## Job:
Which of the lines in the records below hold the string "text"? Copy every one of them.

::: Data for this exercise

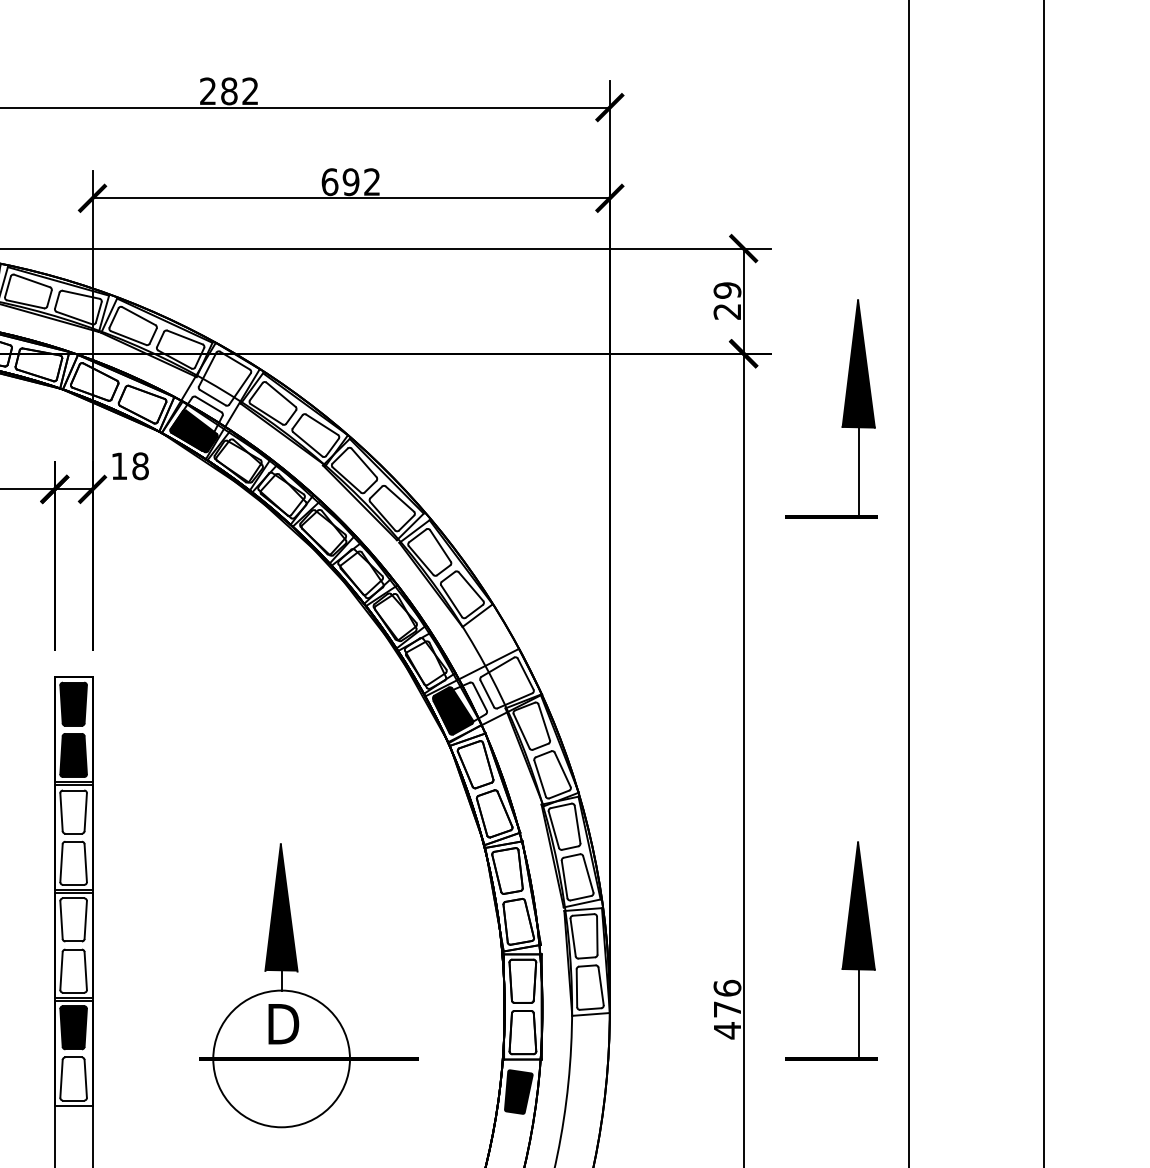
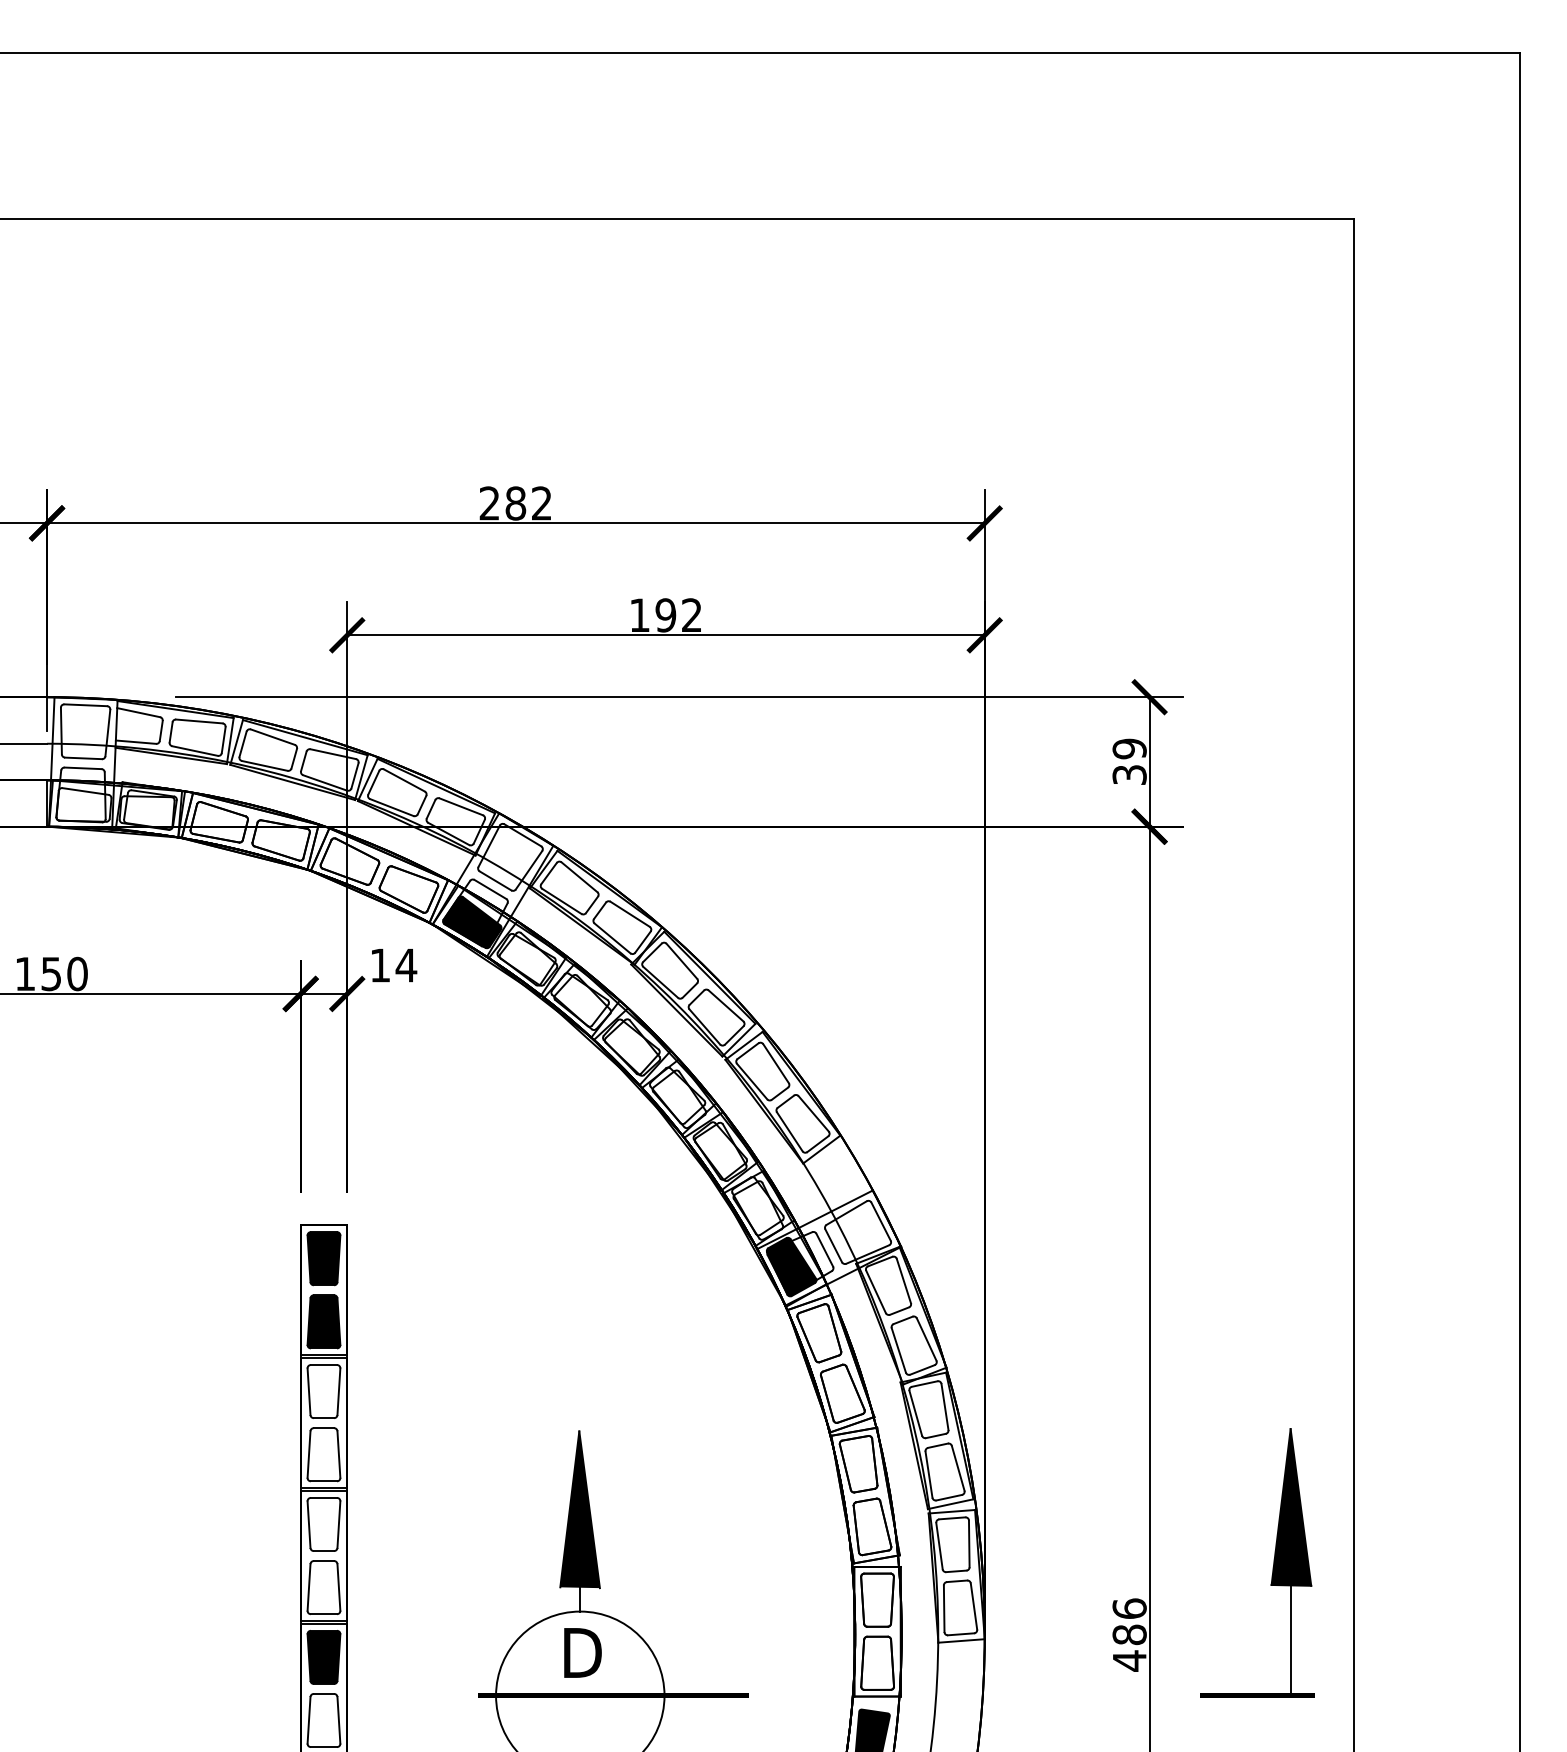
text: (329, 182) -> (639, 615), 692 -> 192
text: (727, 311) -> (1129, 774), 29 -> 39
part: (843, 412) -> (1272, 899), removed
text: (140, 466) -> (406, 965), 18 -> 14
text: (727, 1009) -> (1129, 1634), 476 -> 486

::::::

## Solution to this problem:
text: (329, 182) -> (639, 615), 692 -> 192
text: (727, 311) -> (1129, 774), 29 -> 39
text: (140, 466) -> (406, 965), 18 -> 14
text: (727, 1009) -> (1129, 1634), 476 -> 486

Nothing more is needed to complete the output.